From ideas devised in the dorms of Stanford and Harvard Universities, the likes of Google and Facebook are “scrappy, underdog startups” no longer. They have evolved into dominant, global data businesses, with users receiving ‘free’ services in exchange for their data, which is then monetised with advertisers. Stewarts’ white paper, ‘Big Tech regulation: not if, but how’, released today, offers an in-depth examination of the worldwide regulation of Big Tech.
Various influential reports in 2019 and 2020, from the UK, EU, Australia and US, (among others), recommend the regulation of Big Tech. We appear to have reached a global consensus that it is no longer a question of if we should regulate Big Tech but how we regulate, with a flurry of legislative proposals in Europe and legal actions in the US jostling for attention in the final weeks of 2020.
In this white paper, we discuss:
Why Big Tech needs to be regulated
Most consumers want to and have to use the services of Big Tech. This was true pre-pandemic but is even more so while we cannot work, shop or play freely outside of our homes. While Big Tech offers us undeniable positives, the unchecked concentration of power in “digital monopolies” has negatively impacted people and businesses in the form of data practices, content and media control, and misuses of market power. Anti-trust laws have proven too slow-moving and ill-equipped to keep Big Tech in check. These novel companies, functioning in a new digital economy, need innovative solutions for effective regulation.
The EU, UK and US approaches
The EU is leading the pack with a range of legislative instruments, the flagship being the Digital Service Act package published on 15 December 2020. The Digital Markets Act targets Big Tech, providing for the ex ante regulation of “gatekeepers” to supplement existing ex post anti-trust laws. The act introduces a range of prohibited practices and obligations for “gatekeepers”, and grants the European Commission investigatory, enforcement and fining powers. The Digital Services Act sets out rules applicable to online intermediaries relating to the removal of illegal goods, services or content online, including hate speech. “Very large platforms” are subject to enhanced obligations and supervision.
The UK is also taking an ex ante approach, with a commitment for a new pro-competitive digital regulator, the Digital Markets Unit, sitting within the Competition and Markets Authority. The Digital Markets Taskforce has proposed rules for those with “strategic market status”, and there are also plans for a parallel mergers regime for Big Tech. On 15 December 2020, the government responded to the consultation on the Online Harms White Paper. It confirms that online platforms and search engines will be subject to a statutory duty of care to protect all users from illegal content and children from harmful content. It is a two-tier system, with the largest companies subject to additional requirements.
While historically reluctant to control its Silicon Valley expert, since October 2020, the US has appeared to be looking to the reinvigoration of anti-trust enforcement as an answer, given federal anti-trust investigations and suits against Google and Facebook.
The way forward
While the above proposals have much to commend them, we believe that long-term the most effective regulation will provide a holistic approach, considering competition, data protection and consumer regulation together. Historically, competition and privacy laws have been viewed as diametrically opposed, despite them having consumer interests at their core. This provides a pathway for privacy and consumer welfare to be incorporated into competition law as a ‘theory of harm’.

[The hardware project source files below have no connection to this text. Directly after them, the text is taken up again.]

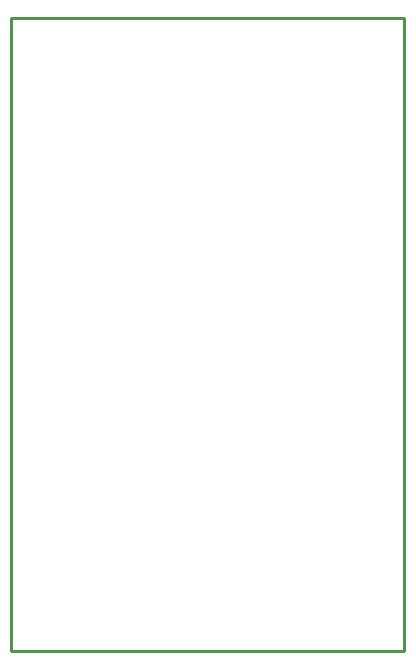
<source format=gm1>
G04 Layer_Color=16711935*
%FSLAX25Y25*%
%MOIN*%
G70*
G01*
G75*
%ADD16C,0.01000*%
D16*
X131000Y0D02*
Y211000D01*
X0D02*
X131000D01*
X0Y0D02*
Y211000D01*
Y0D02*
X131000D01*
M02*

</source>
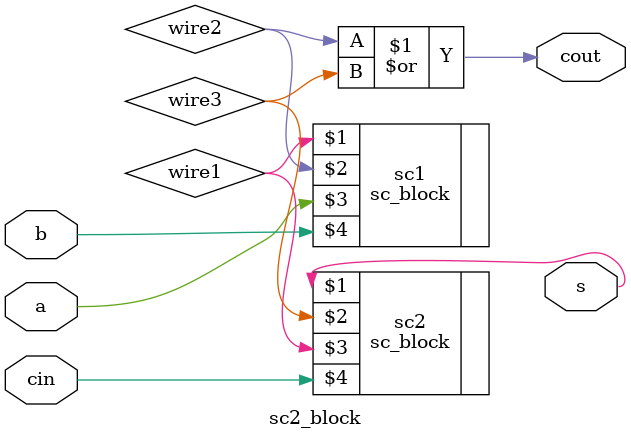
<source format=v>

module sc2_block(s, cout, a, b, cin);

output s,cout;
input a,b,cin;
wire wire1 , wire2, wire3;

sc_block sc1(wire1, wire2, a,b);
sc_block sc2(s, wire3, wire1, cin);

or o1(cout, wire2, wire3);



endmodule // sc2_block

</source>
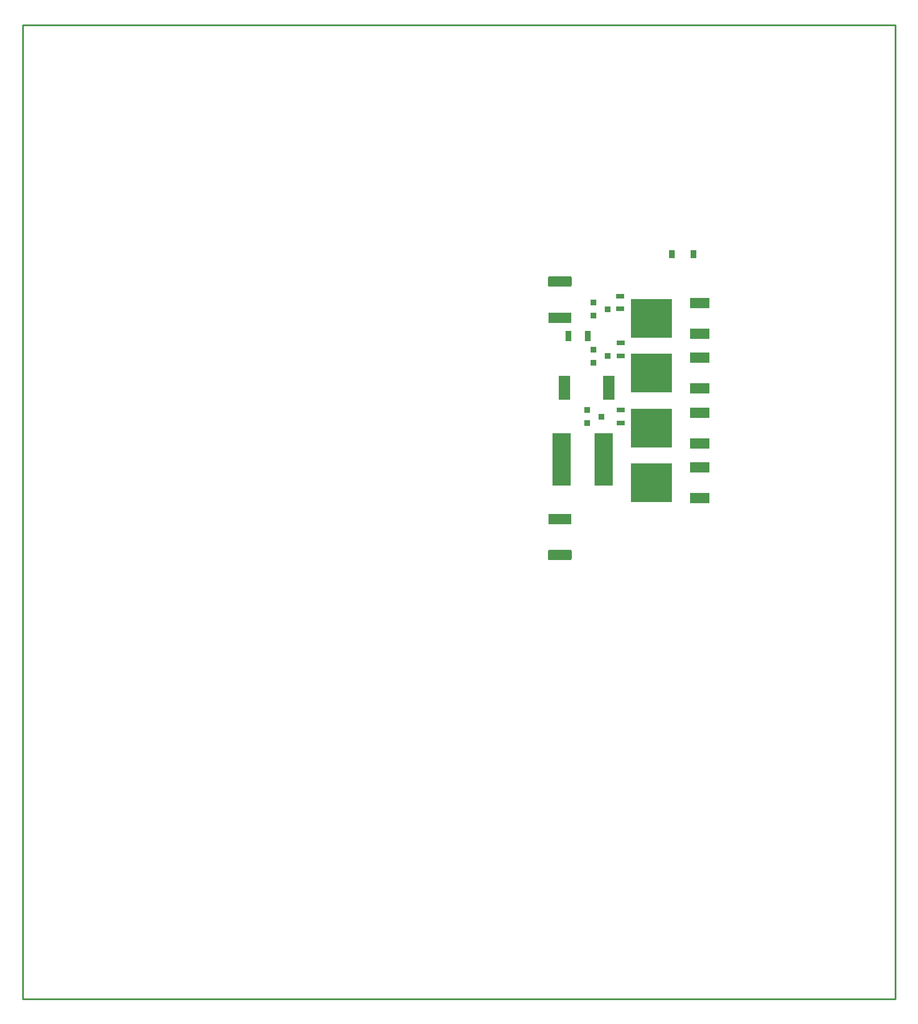
<source format=gbp>
G04*
G04 #@! TF.GenerationSoftware,Altium Limited,CircuitStudio,1.5.2 (1.5.2.30)*
G04*
G04 Layer_Color=16770453*
%FSLAX44Y44*%
%MOMM*%
G71*
G01*
G75*
%ADD11C,0.2540*%
%ADD28R,3.0000X1.6000*%
%ADD29R,6.2000X5.8000*%
%ADD30R,0.9144X0.8128*%
%ADD31R,0.9000X1.6000*%
%ADD32R,1.6800X3.6500*%
%ADD33R,3.5000X1.6000*%
G04:AMPARAMS|DCode=34|XSize=1.6mm|YSize=3.5mm|CornerRadius=0.2mm|HoleSize=0mm|Usage=FLASHONLY|Rotation=90.000|XOffset=0mm|YOffset=0mm|HoleType=Round|Shape=RoundedRectangle|*
%AMROUNDEDRECTD34*
21,1,1.6000,3.1000,0,0,90.0*
21,1,1.2000,3.5000,0,0,90.0*
1,1,0.4000,1.5500,0.6000*
1,1,0.4000,1.5500,-0.6000*
1,1,0.4000,-1.5500,-0.6000*
1,1,0.4000,-1.5500,0.6000*
%
%ADD34ROUNDEDRECTD34*%
%ADD35R,1.3000X0.7000*%
%ADD36R,2.7500X7.8200*%
%ADD37R,0.9100X1.2200*%
D11*
X1577000Y1161000D02*
Y2611000D01*
Y1161000D02*
X2877000D01*
Y2611000D01*
X1577000D02*
X2877000D01*
D28*
X2585053Y1952030D02*
D03*
Y1906230D02*
D03*
Y2033733D02*
D03*
Y1987933D02*
D03*
Y2115437D02*
D03*
Y2069637D02*
D03*
Y2197140D02*
D03*
Y2151340D02*
D03*
D29*
X2513053Y1929130D02*
D03*
Y2010833D02*
D03*
Y2092537D02*
D03*
Y2174240D02*
D03*
D30*
X2417375Y2018334D02*
D03*
Y2037486D02*
D03*
X2438551Y2027834D02*
D03*
X2427375Y2108334D02*
D03*
Y2127486D02*
D03*
X2448551Y2117834D02*
D03*
X2427375Y2178334D02*
D03*
Y2197486D02*
D03*
X2448551Y2187834D02*
D03*
D31*
X2418463Y2147910D02*
D03*
X2389463D02*
D03*
D32*
X2383963Y2070910D02*
D03*
X2449963D02*
D03*
D33*
X2377000Y2175250D02*
D03*
Y1875500D02*
D03*
D34*
Y2229250D02*
D03*
Y1821500D02*
D03*
D35*
X2468000Y2018500D02*
D03*
Y2037500D02*
D03*
Y2137500D02*
D03*
Y2118500D02*
D03*
X2467000Y2207500D02*
D03*
Y2188500D02*
D03*
D36*
X2379663Y1963910D02*
D03*
X2442263D02*
D03*
D37*
X2543650Y2270000D02*
D03*
X2576350D02*
D03*
M02*

</source>
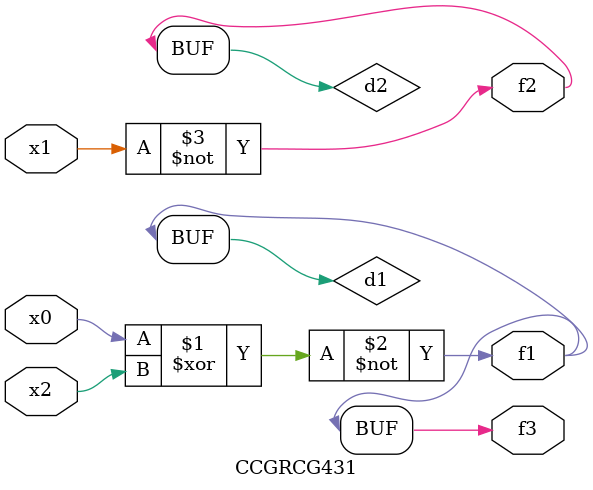
<source format=v>
module CCGRCG431(
	input x0, x1, x2,
	output f1, f2, f3
);

	wire d1, d2, d3;

	xnor (d1, x0, x2);
	nand (d2, x1);
	nor (d3, x1, x2);
	assign f1 = d1;
	assign f2 = d2;
	assign f3 = d1;
endmodule

</source>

We look at the German Bundeskartellmart investigation into Facebook’s data gathering practises and how its approach demonstrates an interesting way to merge competition, privacy and consumer protection regulation effectively at a pan-European level. We consider that this approach should also apply to merger control, particularly post-Brexit. Such an approach would sound alarm bells about the proposed Google/Fitbit data-driven merger.
As with the GDPR, one of the key potential roadblocks to success will be a lack of regulatory enforcement and the absence of tools for compensation, such as a functioning collective redress vehicle. We also consider immediate alternatives to the break-up of Big Tech, including data sharing, data portability and interoperability, among others.